Annuity Types-Fixed Annuity
Understand the basics of each of the 4 types of annuities.
What is a 'Fixed Annuity'
A fixed annuity is a type of annuity contract that allows for the accumulation of capital on a tax-deferred basis. In exchange for a lump sum of capital, a life insurance company credits the annuity account with a guaranteed fixed rate of interest while guaranteeing the principal investment. A fixed annuity can be annuitized to provide the annuitant with a guaranteed income payout for a specified term or for life.
BREAKING DOWN 'Fixed Annuity'
Fixed annuities are contracts issued by life insurance companies to individuals looking for guaranteed rates of return without any risk to principal. Because they are a type of insurance contract issued by a life insurance company, they enjoy some of the same tax benefits of life insurance policies, such as tax-deferred growth of earnings. Taxes are eventually paid when the earnings are withdrawn or when the contract is annuitized for monthly payments.
Key Features of a Fixed Annuity
Competitive Fixed Yields: The rates on fixed annuities are derived from the yield a life insurance company generates from its investment portfolio, which is invested primarily in high-quality corporate and government bonds. The yield on fixed annuities is typically higher than the yield on equivalent, riskless investments and is often guaranteed for a period of one to 10 years.
Guaranteed Minimum Rates: Once the initial guarantee period expires, the rate is adjusted based on a specific formula or the prevailing yield earned in the insurer’s investment account. As a measure of protection against declining interest rates, fixed annuity contracts include a minimum rate guarantee.
Tax-Deferred Growth: As a tax-qualified vehicle, fixed annuities offer tax-deferred accumulation of earnings. For people in the higher tax brackets, this can make a significant difference in the amount accumulated over time. When the earnings are withdrawn or taken as income, they are taxed as ordinary income.
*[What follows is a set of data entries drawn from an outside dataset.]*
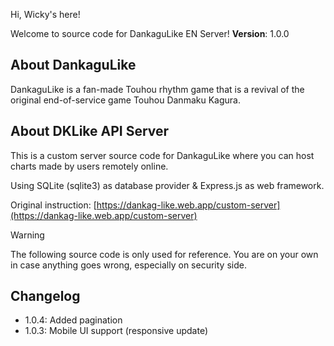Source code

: Hi, Wicky's here!

Welcome to source code for DankaguLike EN Server!
**Version**: 1.0.0

## About DankaguLike

DankaguLike is a fan-made Touhou rhythm game that is a revival of the original end-of-service game Touhou Danmaku Kagura.

## About DKLike API Server

This is a custom server source code for DankaguLike where you can host charts made by users remotely online.

Using SQLite (sqlite3) as database provider & Express.js as web framework.

Original instruction: [https://dankag-like.web.app/custom-server](https://dankag-like.web.app/custom-server)

> [!WARNING]
> The following source code is only used for reference. You are on your own in case anything goes wrong, especially on security side.

## Changelog
- 1.0.4: Added pagination
- 1.0.3: Mobile UI support (responsive update)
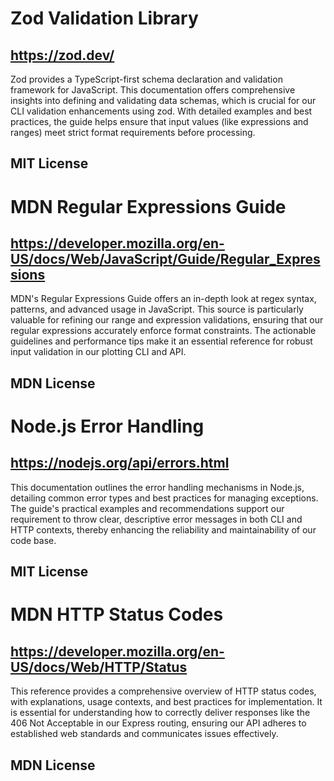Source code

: # Zod Validation Library
## https://zod.dev/
Zod provides a TypeScript-first schema declaration and validation framework for JavaScript. This documentation offers comprehensive insights into defining and validating data schemas, which is crucial for our CLI validation enhancements using zod. With detailed examples and best practices, the guide helps ensure that input values (like expressions and ranges) meet strict format requirements before processing.
## MIT License

# MDN Regular Expressions Guide
## https://developer.mozilla.org/en-US/docs/Web/JavaScript/Guide/Regular_Expressions
MDN's Regular Expressions Guide offers an in-depth look at regex syntax, patterns, and advanced usage in JavaScript. This source is particularly valuable for refining our range and expression validations, ensuring that our regular expressions accurately enforce format constraints. The actionable guidelines and performance tips make it an essential reference for robust input validation in our plotting CLI and API.
## MDN License

# Node.js Error Handling
## https://nodejs.org/api/errors.html
This documentation outlines the error handling mechanisms in Node.js, detailing common error types and best practices for managing exceptions. The guide's practical examples and recommendations support our requirement to throw clear, descriptive error messages in both CLI and HTTP contexts, thereby enhancing the reliability and maintainability of our code base.
## MIT License

# MDN HTTP Status Codes
## https://developer.mozilla.org/en-US/docs/Web/HTTP/Status
This reference provides a comprehensive overview of HTTP status codes, with explanations, usage contexts, and best practices for implementation. It is essential for understanding how to correctly deliver responses like the 406 Not Acceptable in our Express routing, ensuring our API adheres to established web standards and communicates issues effectively.
## MDN License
Withdrawals: Fixed annuities allow for one annual withdrawal per year up to 10% of the account value. During the surrender period, which runs from seven to 12 years from the start of the contract, withdrawals over 10% are subject to a surrender charge. The surrender charge declines each year so that, when it reaches zero, withdrawals can be made without penalty. Withdrawals made prior to age 59 ½ may be subject to a tax penalty of 10% in addition to ordinary income taxes.
Guaranteed Income Payments: Fixed annuities may be converted to an immediate annuity at any time to generate a guaranteed income payout for a specified period of time or for the life of the annuitant.
Safety of Principal: The capital invested in a fixed annuity is guaranteed by the life insurance company. For that reason, investors should only consider investing with life insurance companies rated A or better for their financial strength.